Gunning links the films through subtle repetitions: the various films locations repeat (the seaside, the woods, the large country mansion), two characters ride bikes along a country road, even the figure of Allison Goldfrapp herself repeats and links the tales. Also the black and white aesthetic, the simple narratives, and the choice to focus on one central character in each, connect these five films in the anthology into a larger whole.

The anthology music video concept has been around for a while, one of the earliest examples provided by iamamiwhoami who released all their videos in series, starting in December 2009.

More recently, this anthology concept found a different use in the mainstream with Beyonce’s album where she made music videos for each of the songs, a grand total of seventeen full music videos, and dropped them all at once, without releasing singles or doing any marketing campaign prior to the release. Lily Rothman in Time Magazine points out that “it used to be that fans heard one or two songs on the radio and had to purchase an album to check out the rest of it. These days it’s common for fans to have heard every song before deciding to buy.” The anthology of videos accompanying the album release were initially only available with the exclusive digital download of the album and these levels of exclusivity all draw a listening audience to experience the whole album rather than taste it single by single over time.

**WHAT TO PRODUCE**: Can you turn the paragraph beginning "More recently, this anthology concept" in the music video passage into a short list of its main facts? The items after this point come from a separate source.

**RECORDS SHOWN**:
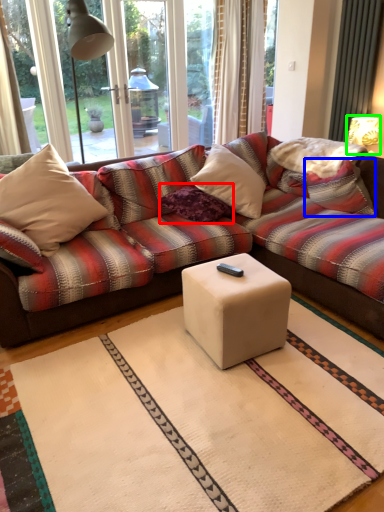
Question: Which is nearer to the pillow (highlighted by a red box)? pillow (highlighted by a blue box) or table lamp (highlighted by a green box).

Choices:
 (A) pillow
 (B) table lamp

Answer: (A)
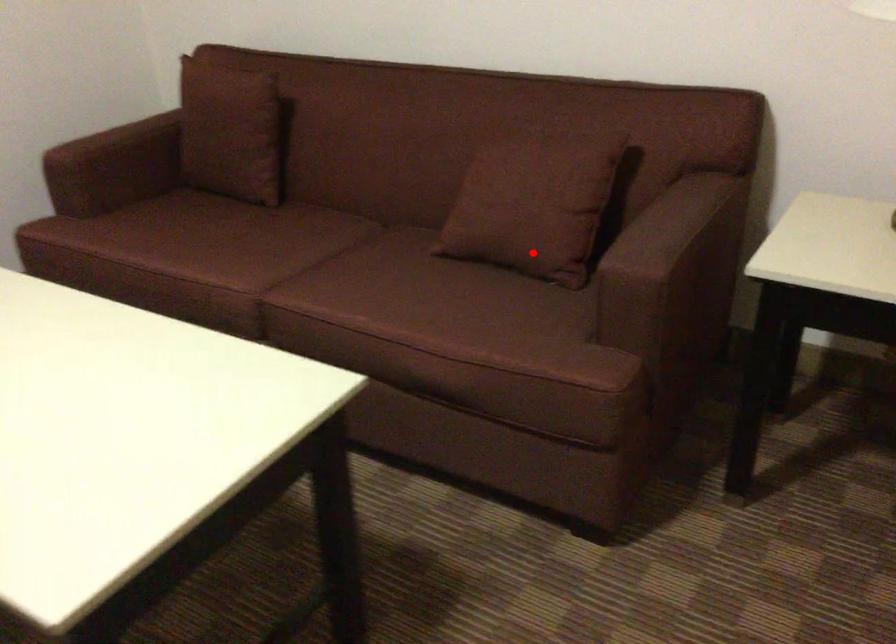
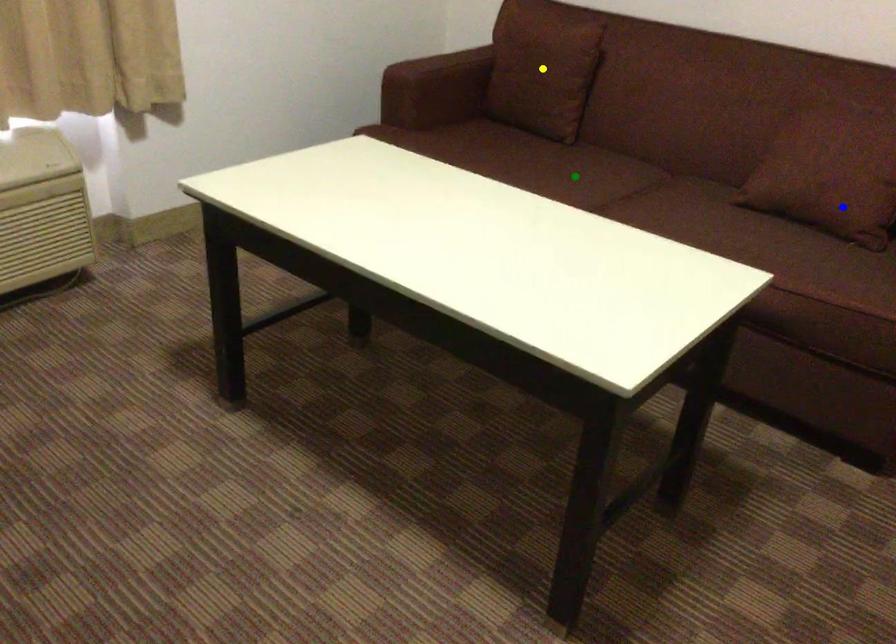
Question: I am providing you with two images of the same scene from different viewpoints. A red point is marked on the first image. You are given multiple points on the second image. Which point in image 2 is actually the same real-world point as the red point in image 1?

Choices:
 (A) yellow point
 (B) blue point
 (C) green point

Answer: (B)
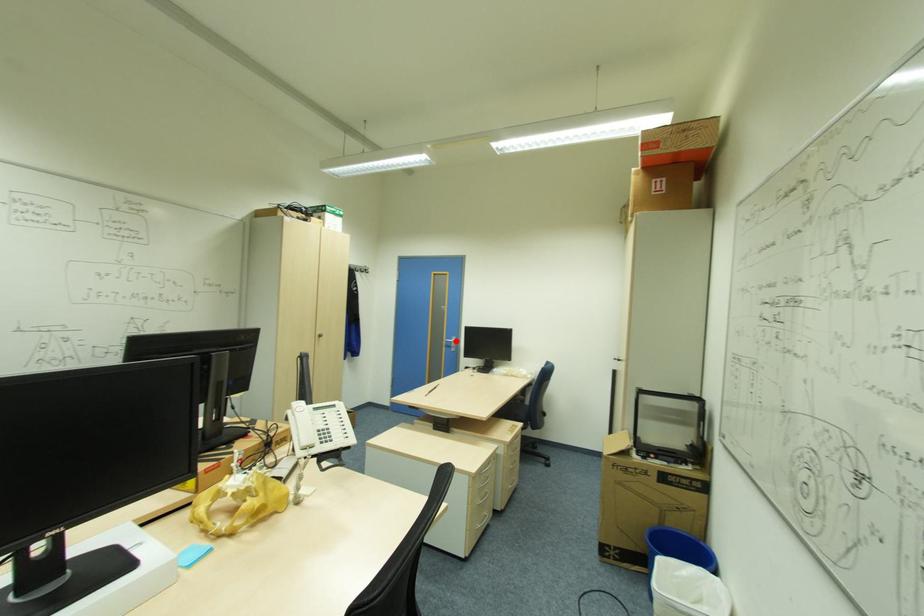
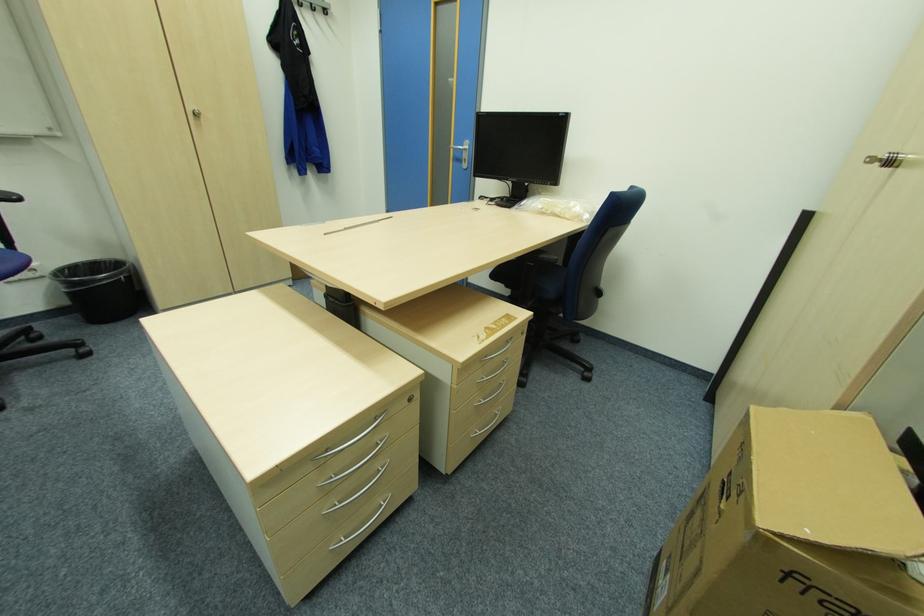
Question: I am providing you with two images of the same scene from different viewpoints. A red point is shown in image1. For the corresponding object point in image2, is it positioned nearer or farther from the camera?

**RESPONSE FOR THIS EXERCISE**:
- Beyonce used the anthology concept in the mainstream by making a music video for every song on her album, seventeen full videos in all.
- She released them all at once, with no singles or marketing campaign beforehand.
- In Time Magazine, Lily Rothman notes that fans once heard one or two songs on the radio and had to buy the album to hear the rest, but now they commonly hear every song before deciding to buy.
- At first, the videos were available only with the exclusive digital download of the album.
- This exclusivity draws listeners to experience the whole album rather than single by single over time.